Should you invest in NPS? And the irony of it. [July 2020 Review]

Finance For Beginners

Should you invest in NPS?

This post takes a look at how NPS works, its options and whether you should invest in it. The whole post is in sections and bulleted points so just skip the parts you think you already know.


NPS (National Pension Scheme) is a retirement product created keeping in mind the needs of the masses — especially those who lack an adequate knowledge of finances.

But — to understand NPS well, one needs to know quite a lot about finances. As a matter of fact, if you decide to understand NPS from scratch, you’ll pretty much be able to understand the entire investment landscape.

Why? Because you’ll need to know the fundamentals of:

  • Stocks (Equities and their risks)
  • Debt (Fixed income products)
    • Government Debt
    • Corporate Debt
    • Annuities
  • Taxation (deductions, exemptions, tax brackets)
  • Mutual funds
  • Salary structure
  • Asset allocation
  • Other retirement focused products like PPF, VPF, EPF etc.



  • NPS a product designed specifically with a person’s retirement pension in mind.
  • Is a combination of a bank account you can’t easily withdraw out of, and a mutual fund.
  • You open an account like you would in a bank, and then invest into products which function like mutual funds.
  • These funds could either be Debt-based(Debt products are designed to protect your money, but not grow it), or Equity-based(which is primarily is designed to grow your money at higher risk)
  • NPS matures when you’re sixty years old. Basically, most benefits of NPS can only be availed once you’re past your sixties.
  • Some partial withdrawals are allowed. But the entire product is primarily designed to ensure maximum lock-in – which means your money won’t be available to you when you need.



Most folks start to consider investing in NPS due to its additional tax benefits. Both you and your employer can contribute towards your NPS.

For the amount that You are contributing to your NPS:

  • Your investment(up to 10% of your salary) is tax deductible under section 80C.

RECORD EXTRACTS ::
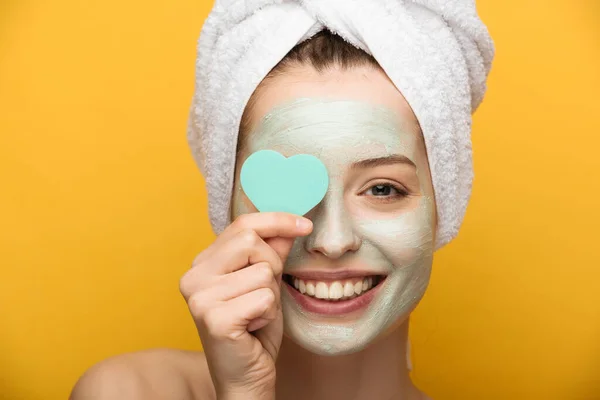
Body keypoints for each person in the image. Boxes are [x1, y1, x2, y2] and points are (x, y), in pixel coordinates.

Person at [70, 1, 494, 399]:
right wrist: (244, 392)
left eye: (382, 189)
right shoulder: (130, 391)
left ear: (444, 206)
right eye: (281, 189)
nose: (331, 240)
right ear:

PROBLEMS AND TASKS ::
(1) Rewrite the paragraph of the NPS article that begins "But — to understand NPS well" as a single shorter sentence that keeps its main points.
(2) Answer these questions using the NPS article:
(a) At what age does NPS mature?
(b) Who can contribute toward your NPS?
(c) Up to what share of your salary is your investment tax deductible under section 80C?
(3) Proceed with the NPS article, starting after its last bullet point.

RESPONSES IN ORDER ::
(1) Understanding NPS well takes a lot of financial knowledge, so learning it from scratch lets you understand nearly the entire investment landscape.

(2)
(a) Sixty.
(b) Both you and your employer.
(c) Up to 10%.

(3)
  • You can contribute an additional 50,000, and claim it as a deduction as well. [under section 80CCD(1)]
  • If you decide to contribute more than what’s allowed in these two, you can. This is done with the help of a Tier-2 account. However, there are no tax-benefits of investing in a Tier-2 account.

For the amount that Your Employer is contributing to your NPS:

  • Like in EPF, your employer can also contribute towards your NPS.
  • Your employer’s contribution will be exempt until a maximum of 10% of basic salary (Under Section 80CCD(2))



The amount you invest in NPS is managed in instruments called Pension funds.

There are about 8 pension funds as of today. And they are managed by firms like SBI, ICICI, UTI, LIC, HDFC etc. The pension fund manager options are different depending upon whether you are employed by the government, or by a private firm.

You have the option to choose between various pension fund managers, which adds another layer of complexity to an already complicated product.



By default, when you open an NPS account, you open what’s called as a Tier-1 account. But there’s also something called a Tier-2 account.

What’s the difference between a NPS Tier-1 and Tier-2 account ?

If you consider the way they operate, or the way they invest your money, there’s no difference.

  • A Tier-2 account is something you open if you want to invest more into your NPS.
  • It can only be opened once you already have a Tier-1 account.
  • The key difference is that a Tier-2 account has no tax benefits whatsoever – either when you’re contributing or when you’re withdrawing.
  • At the same time, Tier-2 has no lock-ins either.



Within a Tier-1 or Tier-2 account, you’ll need to decide between Auto mode and Active mode.


  • In active, you can select between debt and equity.
  • You basically decide how much of your contribution goes to equities and how much to Debt (You chose between Equities(E), Government bonds(G), Corporate bonds(B) and Alternate Assets(A))
  • Maximum allocation to equity is limited to 75%.
  • You need to decide a fund manager from a list of 7 or 8. HDFC, UTI & ICICI are currently doing better among them.


  • In auto-choice, the allocation between equities and debt is automatically adjusted as you age.
  • Your debt allocation is slowly increased and equity allocation is slowly reduced.
  • Until 30s, you’ll have about 20% exposure to debt.

You can switch between the two choices twice a year, for free.



If you withdraw once you’re 60 years old

  • 60% of the corpus can be withdrawn as a lump sum amount. This is tax-free.
  • Remaining 40% mandatorily needs to be invested in a low-interest annuity product. This will provide you monthly income and will be taxable as per your tax-slab then.

If you decide to withdraw before 60

  • Only 20% can be withdrawn. And you will be taxed as per your slab.
  • The remaining 80% will be stuck in annuities.

Are partial withdrawals allowed in NPS?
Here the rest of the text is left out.